Senator Elizabeth Warren and Senator Tina Smith have sent a letter to Abigail Johnson, CEO of Fidelity Investments, taking her to task for allowing investors to include Bitcoin in their retirement accounts.
Late last month, Fidelity announced the move claiming its workplace Digital Assets Account (DAA) is the first offering of its kind that will enable individuals to have a portion of their retirement savings allocated to Bitcoin through the core 401(k) plan investment lineup. Microstrategy, a large Bitcoin holder, immediately announced it would allow its employees access to the program.
At that time, Dave Gray, Head of Workplace Retirement Offerings and Platforms at Fidelity Investments, explained:
“There is growing interest from plan sponsors for vehicles that enable them to provide their employees access to digital assets in defined contribution plans, and in turn from individuals with an appetite to incorporate cryptocurrencies into their long-term investment strategies.”
Apparently, the two Senators believe investors should not have the option to include Bitcoin in their 401ks as crypto is too risky, a “speculatie gamble.”
The Senators demanded that Johnson answer the following questions by May 18th:
1. Why did Fidelity ignore DOL’s “serious concerns regarding the prudence of a fiduciary’s decision to expose a 401(k) plan’s participants to direct investments in cryptocurrencies”22?
2. What risks does Fidelity assess that Bitcoin presents to its customers?
a. What are the specific volatility and loss risks posed by Bitcoin, and how will Fidelity address these risks?
b. What are the specific fraud risks posed by Bitcoin, and how will Fidelity address these risks? What are the specific theft risks posed by Bitcoin, and how will Fidelity address these risks?
c. How will Fidelity address the additional Bitcoin risks identified by DOL, including the challenge for plan participants to make informed investment decisions, custodial and recordkeeping concerns, valuation concerns, and the evolving regulatory environment?
3. What fees will your customers incur if they decide to invest in Bitcoin?
4. How much has Fidelity earned from cryptomining activities since the establishment of its mining operation?

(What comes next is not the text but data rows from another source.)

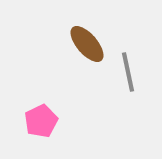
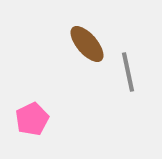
pink pentagon: moved 9 px left, 2 px up
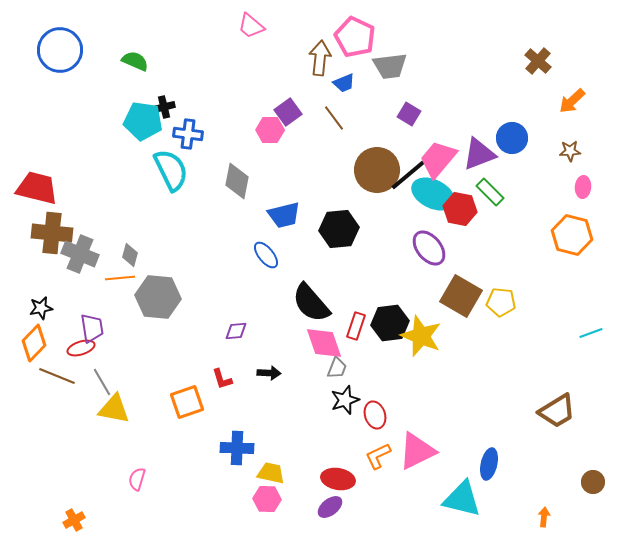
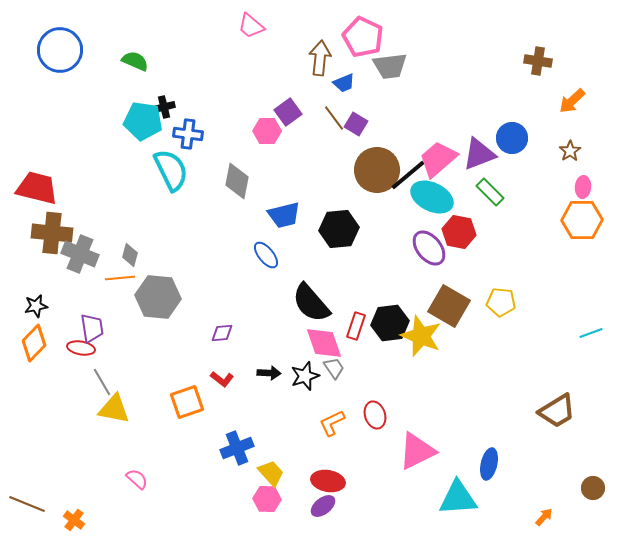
pink pentagon at (355, 37): moved 8 px right
brown cross at (538, 61): rotated 32 degrees counterclockwise
purple square at (409, 114): moved 53 px left, 10 px down
pink hexagon at (270, 130): moved 3 px left, 1 px down
brown star at (570, 151): rotated 30 degrees counterclockwise
pink trapezoid at (438, 159): rotated 9 degrees clockwise
cyan ellipse at (433, 194): moved 1 px left, 3 px down
red hexagon at (460, 209): moved 1 px left, 23 px down
orange hexagon at (572, 235): moved 10 px right, 15 px up; rotated 15 degrees counterclockwise
brown square at (461, 296): moved 12 px left, 10 px down
black star at (41, 308): moved 5 px left, 2 px up
purple diamond at (236, 331): moved 14 px left, 2 px down
red ellipse at (81, 348): rotated 28 degrees clockwise
gray trapezoid at (337, 368): moved 3 px left; rotated 55 degrees counterclockwise
brown line at (57, 376): moved 30 px left, 128 px down
red L-shape at (222, 379): rotated 35 degrees counterclockwise
black star at (345, 400): moved 40 px left, 24 px up
blue cross at (237, 448): rotated 24 degrees counterclockwise
orange L-shape at (378, 456): moved 46 px left, 33 px up
yellow trapezoid at (271, 473): rotated 36 degrees clockwise
pink semicircle at (137, 479): rotated 115 degrees clockwise
red ellipse at (338, 479): moved 10 px left, 2 px down
brown circle at (593, 482): moved 6 px down
cyan triangle at (462, 499): moved 4 px left, 1 px up; rotated 18 degrees counterclockwise
purple ellipse at (330, 507): moved 7 px left, 1 px up
orange arrow at (544, 517): rotated 36 degrees clockwise
orange cross at (74, 520): rotated 25 degrees counterclockwise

5. When Fidelity made its decision to allow sales of Bitcoin in retirement accounts, how did the company address its own conflicts of interest, given that the company now is both a Bitcoin miner and a purveyor of Bitcoin?
Both Senators have long expressed their skepticism regarding crypto. As far as we know, Johnson has yet to respond to the request.
Perhaps the bigger question is whether the US government should be making investment decisions for people and their own money. Bitcoin as an asset class is highly volatile, but if you had purchased BTC three years ago, you would have captured a return of over 300%.